I’ve loved reading books for as long as I can remember. Some of my earliest memories are of my mom reading out loud from fairy tales and childhood classics by Roald Dahl and EB White, helping me learn English after we immigrated to the US. It wasn’t long until I began writing stories of my own, the first of which was about talking animals who lived at the bottom of the sea (influenced, no doubt, by the Redwall books I devoured), and sometime in middle school I began reading about writing—I spent my birthday money on Stephen King’s gem of a book, On Writing, subscribed to Writer’s Digest, and checked out every year of Best American Short Stories the library had available.
This guest post is by Sophie Chen Keller. Keller was born in Beijing, China, and was raised in Ohio and California. Her fiction has won several awards and has appeared in publications such as Glimmer Train and Pedestal. She lives in Boston. THE LUSTER OF LOST THINGS, releasing on August 8, 2017, is her first novel.

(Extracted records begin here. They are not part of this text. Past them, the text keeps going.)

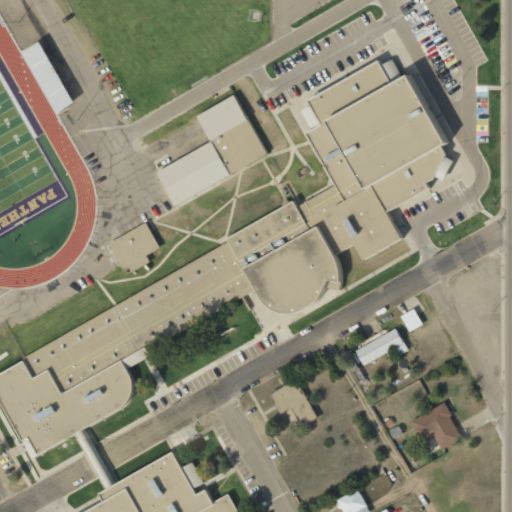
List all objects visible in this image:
road: (240, 70)
building: (51, 75)
building: (46, 76)
road: (96, 103)
building: (221, 117)
building: (219, 151)
building: (198, 167)
park: (24, 168)
track: (81, 174)
building: (139, 245)
building: (133, 247)
building: (248, 254)
building: (245, 255)
building: (411, 320)
road: (468, 345)
building: (381, 347)
road: (262, 369)
building: (293, 401)
road: (380, 421)
building: (436, 426)
road: (253, 453)
building: (162, 491)
building: (163, 491)
building: (352, 502)
road: (3, 506)
building: (384, 510)
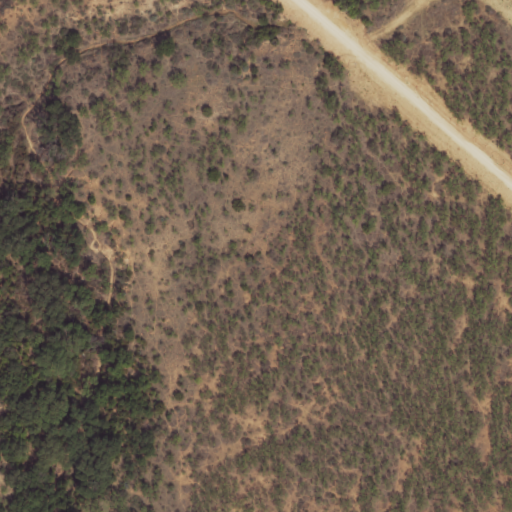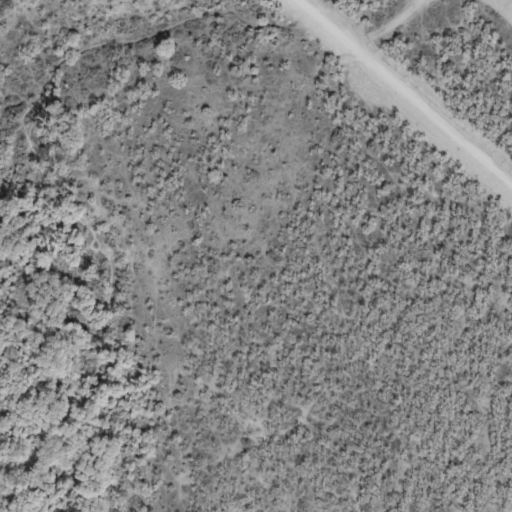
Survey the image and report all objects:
road: (404, 90)
road: (510, 511)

One summer—I think it was the summer of my freshman year in high school, but I’m bad at math and also at remembering things—I wrote a short story about a pedicab driver in rural China. Growing up, my family and I visited China every few years to see our relatives. Back then, China was in the early stages of its development, and those “three-wheeled wagons” pulled by a driver on a bicycle were the most common way of getting around. We would pile into the wagon, four or five us at a time, mopping our foreheads in the 100-degree heat. I remember the driver’s sweat-soaked back as he strained with all his might and pulled us down the potholed dirt road.
The image snagged in my heart. I wrote a story about him, so that he might have a voice. Even back then, I followed the same writing routine, sitting down after breakfast to write a set number of words a day, every day except weekends. When the story was done, I submitted it to Glimmer Train, and received an acceptance call shortly afterwards. In that conversation, I think I was half in shock and not quite sure how to use my words. I’m not sure if they know it, but I am forever grateful to editors Linda Swanson-Davies and Susan Burmeister-Brown for picking that story out of the slush pile and opening that first door. That gave me the confidence and encouragement I needed, a decade later, to push away the fear and uncertainty and go all-in on writing my first novel.

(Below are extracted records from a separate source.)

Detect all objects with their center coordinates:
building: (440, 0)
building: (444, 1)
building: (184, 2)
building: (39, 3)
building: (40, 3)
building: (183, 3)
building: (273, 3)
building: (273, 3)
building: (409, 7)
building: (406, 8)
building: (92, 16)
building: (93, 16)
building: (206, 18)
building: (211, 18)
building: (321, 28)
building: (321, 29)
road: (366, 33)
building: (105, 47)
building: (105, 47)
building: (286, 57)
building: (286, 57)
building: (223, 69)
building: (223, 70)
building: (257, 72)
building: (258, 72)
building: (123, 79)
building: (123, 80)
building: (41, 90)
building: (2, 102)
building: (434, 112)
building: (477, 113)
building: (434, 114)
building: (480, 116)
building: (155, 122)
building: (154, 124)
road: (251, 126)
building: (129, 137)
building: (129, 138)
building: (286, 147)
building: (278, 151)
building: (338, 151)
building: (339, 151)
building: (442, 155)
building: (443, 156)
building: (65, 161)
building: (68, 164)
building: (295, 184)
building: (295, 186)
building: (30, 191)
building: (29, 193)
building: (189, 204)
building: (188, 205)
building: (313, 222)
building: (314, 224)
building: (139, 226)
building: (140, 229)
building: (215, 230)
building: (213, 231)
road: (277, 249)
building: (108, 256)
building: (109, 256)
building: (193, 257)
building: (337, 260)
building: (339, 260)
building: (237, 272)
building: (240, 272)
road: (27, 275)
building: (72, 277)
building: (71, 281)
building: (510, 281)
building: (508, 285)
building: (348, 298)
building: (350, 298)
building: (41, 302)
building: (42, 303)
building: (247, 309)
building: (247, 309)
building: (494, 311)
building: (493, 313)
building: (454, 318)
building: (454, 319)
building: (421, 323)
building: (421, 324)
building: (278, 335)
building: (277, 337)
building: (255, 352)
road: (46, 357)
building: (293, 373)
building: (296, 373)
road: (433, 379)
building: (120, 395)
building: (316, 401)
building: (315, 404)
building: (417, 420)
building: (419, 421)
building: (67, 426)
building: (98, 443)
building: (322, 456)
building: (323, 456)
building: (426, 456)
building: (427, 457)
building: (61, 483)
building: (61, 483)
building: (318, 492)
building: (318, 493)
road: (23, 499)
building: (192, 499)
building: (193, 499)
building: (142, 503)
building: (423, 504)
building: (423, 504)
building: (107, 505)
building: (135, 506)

I started writing The Luster of Lost Things in the fall of 2014. I hadn’t written a thing since graduating from college and was already a pretty slow writer to begin with, but I put my head down and kept at it. In four months, I had my very first draft of a novel. At less than 60,000 words, it was a slender draft, to be sure—but then again, so was The Old Man and the Sea and Of Mice and Men, right? Well, I was no Hemingway or Steinbeck, but the manuscript was as polished as I could get it on my own, with feedback from family members—who were the only ones I had permitted to read the manuscript. And even that was stepping out of my comfort zone: I was so secretive and shy about my writing that, to read a short story of mine, my college roommate had resorted to tiptoeing over to my side of the room before I woke to sneak a look at the magazine I had shoved inside my desk, underneath my candy stash.
Once the draft was ready, I pored over writing blogs and forums online, like AbsoluteWrite, which was a treasure trove of information for someone like me who had exactly zero writerly friends or acquaintances. I absorbed the advice and insights, studied query letters that worked and queries letters that didn’t, and took a stab at writing a query letter of my own. I stabbed a few more times before landing on the right one. A few days after Christmas, I sent a query letter to Jeff Kleinman, whose name I’d found in the Acknowledgements section of one of my favorite books, The Art of Racing in the Rain by Garth Stein. Jeff responded practically immediately, which freaked me out, and which I have subsequently learned to be less freaked out by.
His enthusiasm was contagious, and he completely understood what I was trying to do with the strange little book I’d written. In one breath, he told me about all the revisions the book needed and offered representation. After I did a double-take and realized he actually liked my book enough to take me on, I did a silent scream and a weird dance that he couldn’t see, but that my sister, embarrassingly, could.
In retrospect, I probably did a lot of things “wrong”: submitting an anemic 60,000 word novel that had gone through minimal revisions, sending a query letter during the holidays, sending a query letter to my top-choice agent right out of the gate. But maybe it just goes to show that there’s no “wrong” way to do this writing thing as long as you’re doing it, and that it’s all about the people who took a chance on me and gave me the opportunities to make my dream reality.
I realize right about now that I don’t have an end, but that’s probably okay. After all, according to the sage and sunny wisdom of Natasha Bedingfield, the rest is still unwritten.